Según la Fiscalía, los llamados a responder por los 15.896 “casos atribuibles al Eln” son Nicolás Rodríguez Bautista, alias Gabino; Israel Ramírez Pineda, alias Pablo Beltrán; Eliécer Chamorro, alias Antonio García; Gustavo Giraldo Quinchía, alias Pablito; y Rafael Sierra Granados, alias Ramiro Vargas. Todos hacen parte del Comando Central (Coce) y, según ha confirmado el comandante del Ejército, el general Alberto Mejía, se encuentran en Venezuela –país al que viajó Frank Pearl esta semana para tratar de impulsar la instalación de la mesa de diálogos–. Ecuador, otro de los países que acogería a los negociantes de la paz, confirmó horas antes del anuncio de la Fiscalía que está listo para recibir al Eln y al Gobierno colombiano apenas “zanjen” sus diferencias.
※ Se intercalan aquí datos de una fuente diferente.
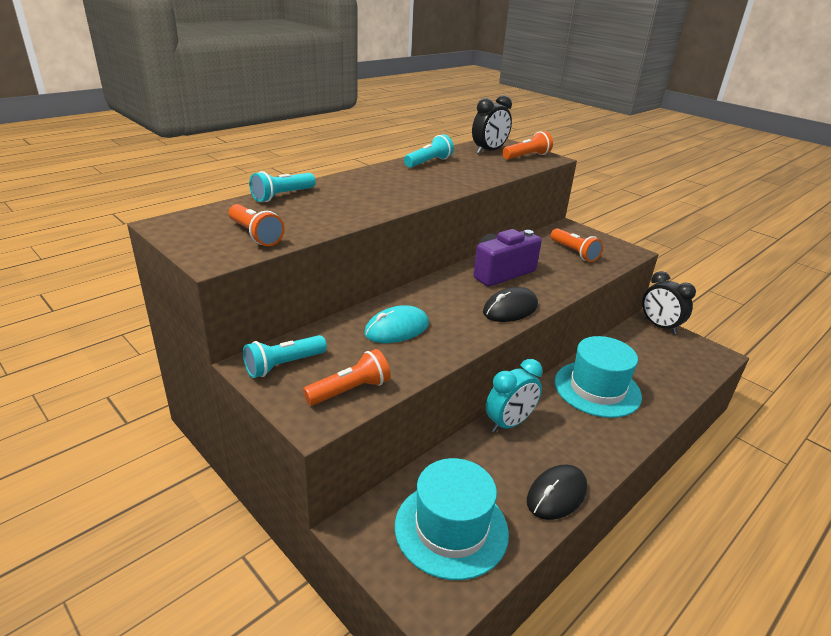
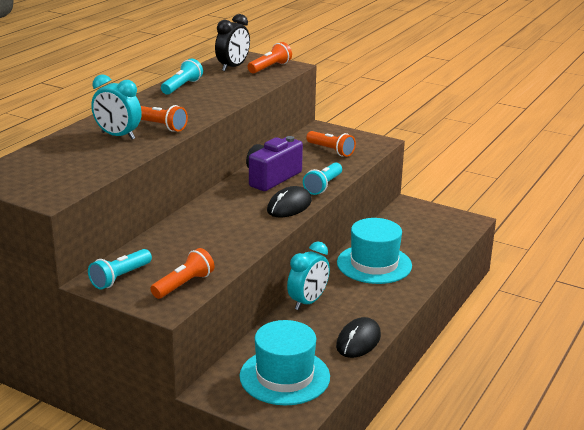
camera: 15 degrees left, 5 degrees down
(255, 235) = (70, 174): orange flashlight -> orange flashlight (160, 126)
(282, 196) = (68, 138): turquoise flashlight -> turquoise flashlight (323, 186)
(335, 201) = (118, 136): none -> turquoise clock
(397, 329) = (200, 236): turquoise mouse -> none
(659, 326) = (418, 206): black clock -> none

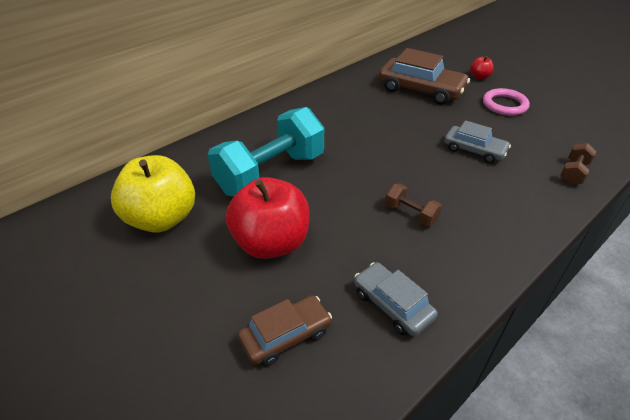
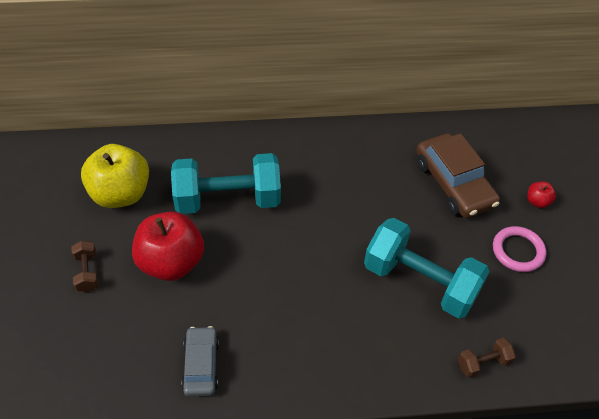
camera: 35 degrees right, 10 degrees up
(286, 336) = (117, 337): brown car -> none
(410, 214) = (293, 305): brown dumbbell -> brown dumbbell (87, 272)
(474, 150) = (420, 282): grey car -> turquoise dumbbell

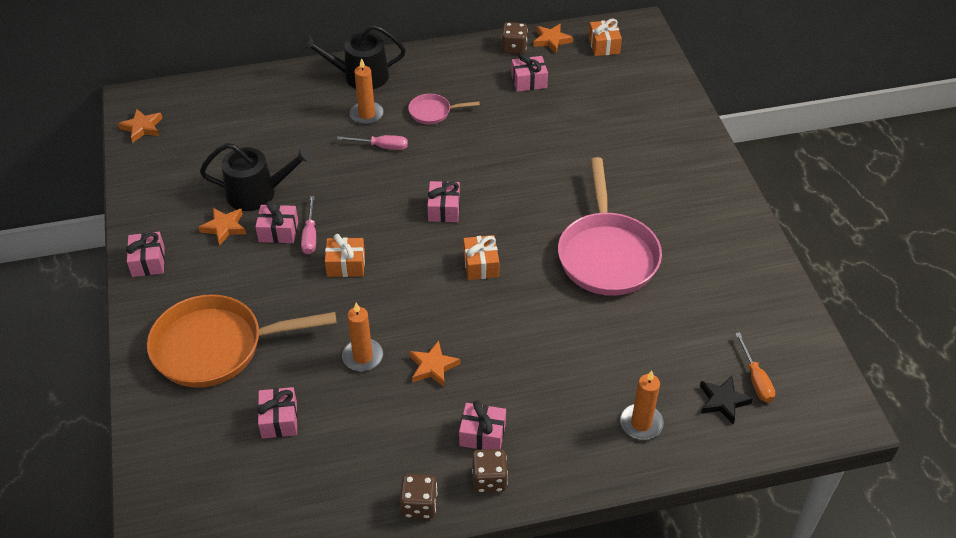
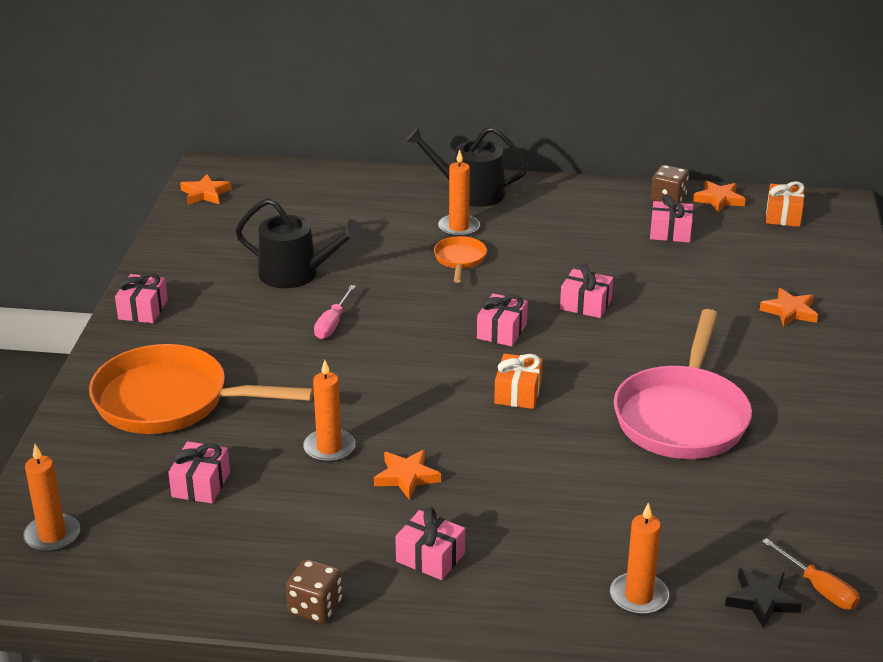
camera: 20 degrees right, 15 degrees down
(184, 503) = (52, 535): none -> orange candle
(224, 227) = (241, 297): orange star -> orange star (789, 311)
(278, 231) = (299, 312): pink gift -> pink gift (585, 304)
(346, 265) = (358, 358): orange gift -> none
(381, 147) = (460, 260): pink screwdriver -> orange pan
(433, 112) = (538, 240): pink pan -> none
(489, 479) = (414, 604): brown dice -> none
(755, 379) = (819, 588): orange screwdriver -> orange screwdriver turned 45 degrees counterclockwise

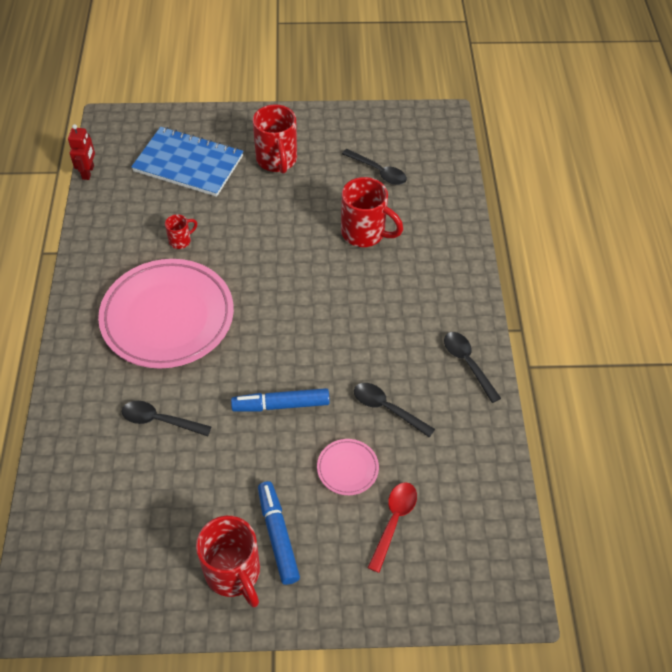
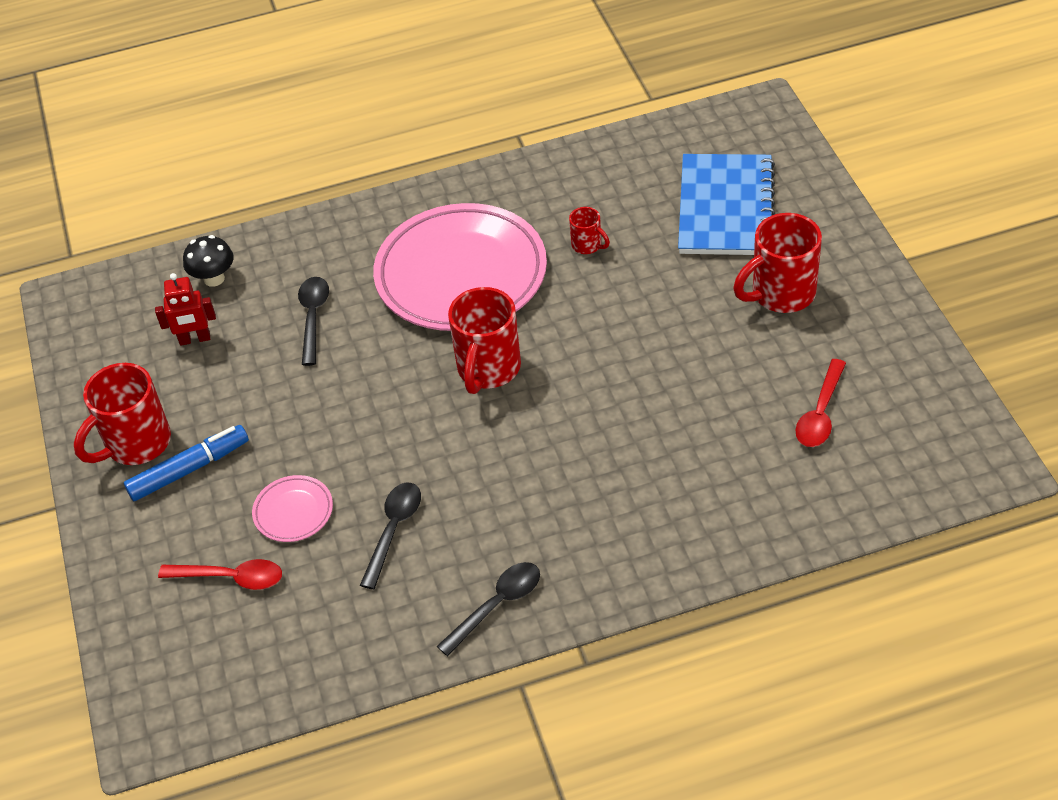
camera: 80 degrees right, 5 degrees down
(76, 485) = (214, 279): none -> black mushroom
(88, 172) = (661, 124): red robot -> red robot (195, 339)
(281, 405) = (367, 421): blue marker -> none
(365, 233) = (688, 429): red mug -> red mug (488, 369)
(378, 171) = (820, 413): black spoon -> red spoon

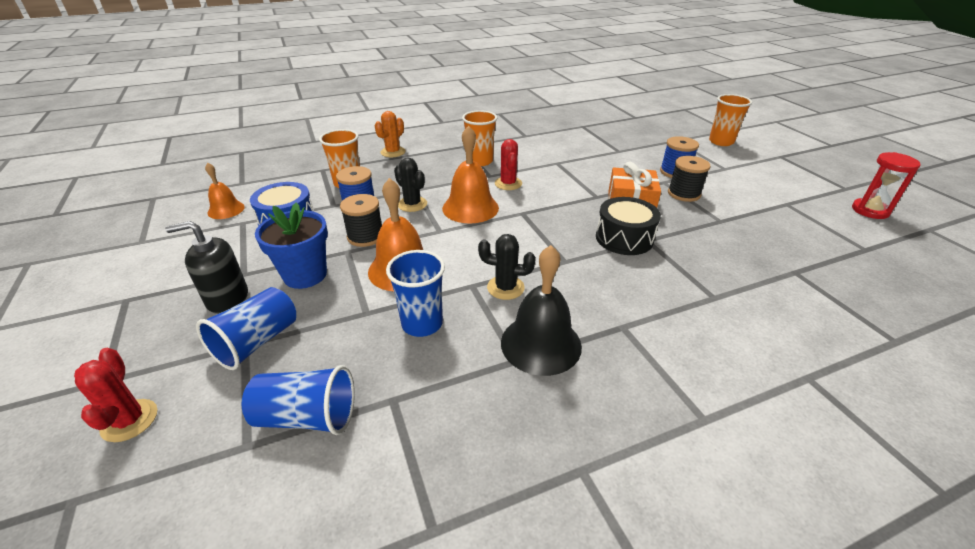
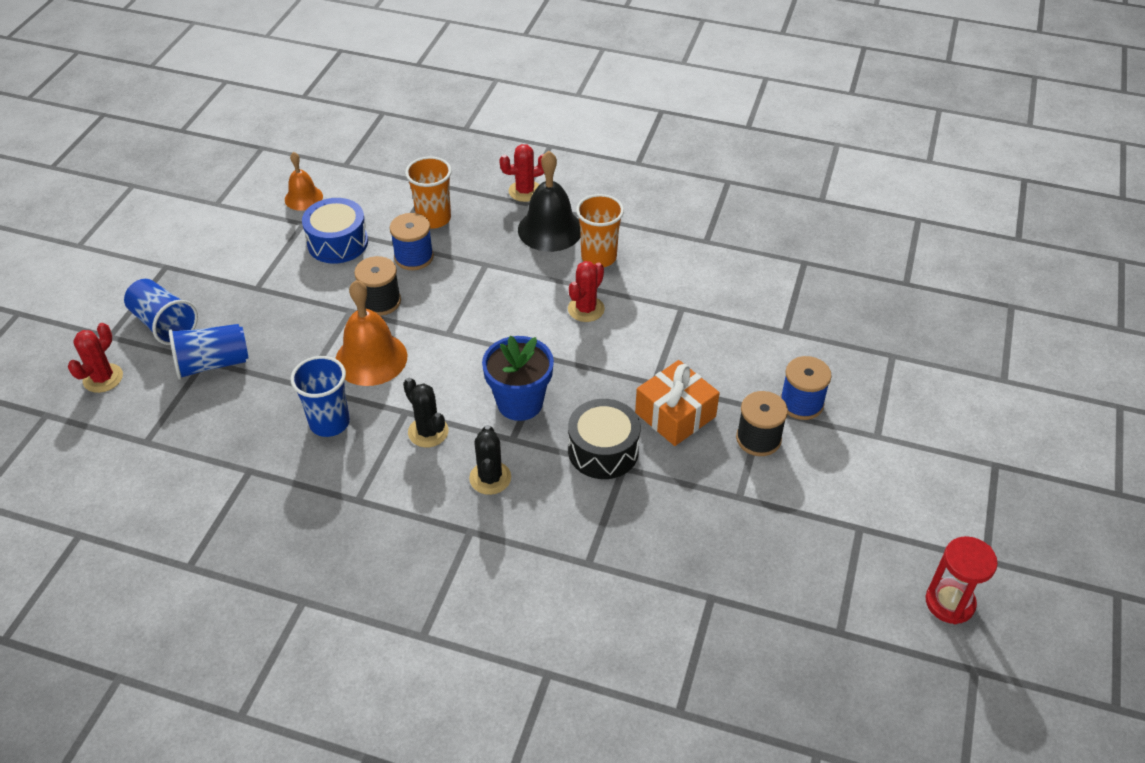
camera: 40 degrees right, 10 degrees up
(227, 298) = (226, 308): black soap dispenser -> none
(305, 275) = (296, 317): blue flower pot -> blue flower pot (520, 403)
(307, 417) = (191, 446): blue cup -> blue cup (164, 324)
(393, 152) = (525, 191): orange cactus -> red cactus
(412, 204) = (461, 283): black cactus -> black cactus (490, 478)
(470, 208) = (508, 321): orange bell -> none
(541, 344) = (390, 500): black bell -> black bell (550, 229)
(721, 142) = (953, 393): orange cup -> none

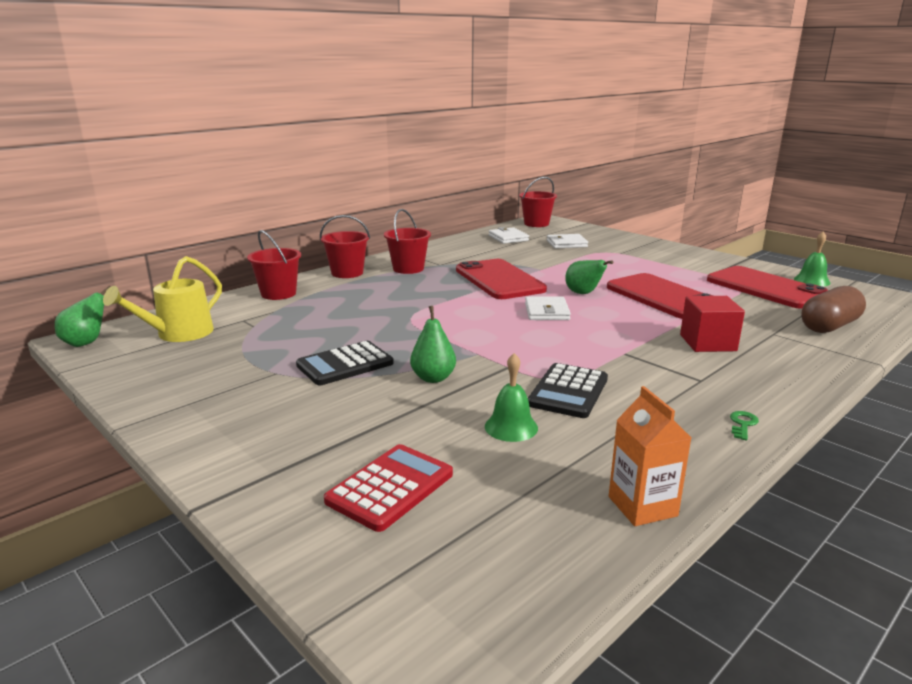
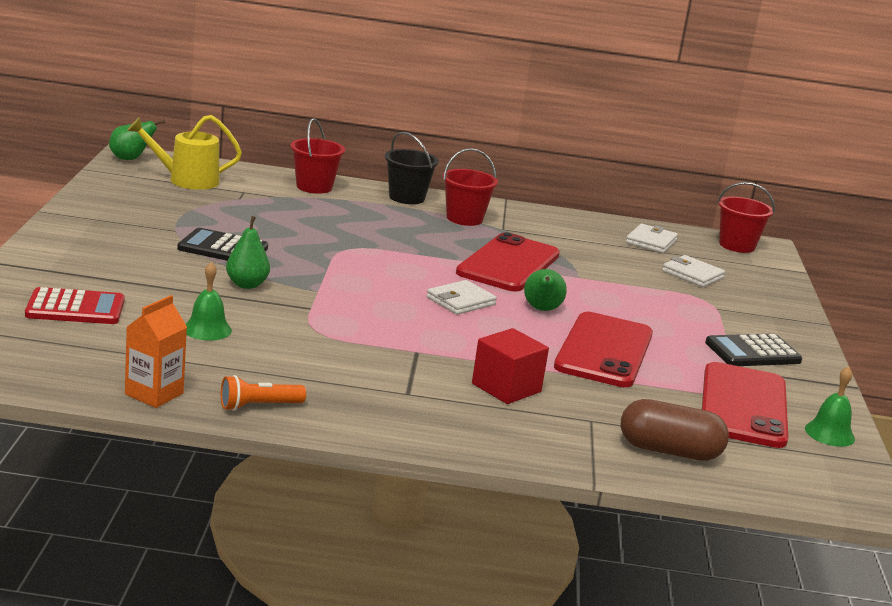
camera: 45 degrees right, 0 degrees up
(347, 273) = (407, 197): red bucket -> black bucket
(568, 391) = (298, 340): black calculator -> black calculator (752, 352)
(698, 454) = (258, 406): none -> orange flashlight
(743, 424) = (340, 420): green key -> none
La Fiscalía ha sido un aliado fundamental de la administración Santos para tener poder en las negociaciones de paz. A mediados de septiembre del año pasado, por ejemplo, cuando en La Habana las cosas fluían, se suspendieron las imputaciones que el propio fiscal general de la época, Eduardo Montealegre, había anunciado con bombos y platillos. A la siguiente semana, desde Cuba se divulgó que Gobierno y Farc habían pactado el acuerdo de víctimas, que incluía todo lo referente a la justicia transicional. En diciembre, sin embargo, cuando las discrepancias se hacían de nuevo evidentes, la Fiscalía dio a conocer que estaba investigando a un hombre conocido con el alias del Enfermero, quien supuestamente ejecutó la política de las Farc de abortos forzados. Un anuncio que para las Farc fue un golpe en el estómago.
Esta vez, la soga se aprieta contra el Eln, con el que el Gobierno se rehúsa a negociar mientras mantenga secuestrado al exsenador Odín Sánchez o a cualquier otra persona. Aunque los cinco miembros del Coce tienen cuando menos dos sentencias en su contra, quizá la amenaza de un sinfín de procesos judiciales pueda lograr lo que la diplomacia no ha conseguido.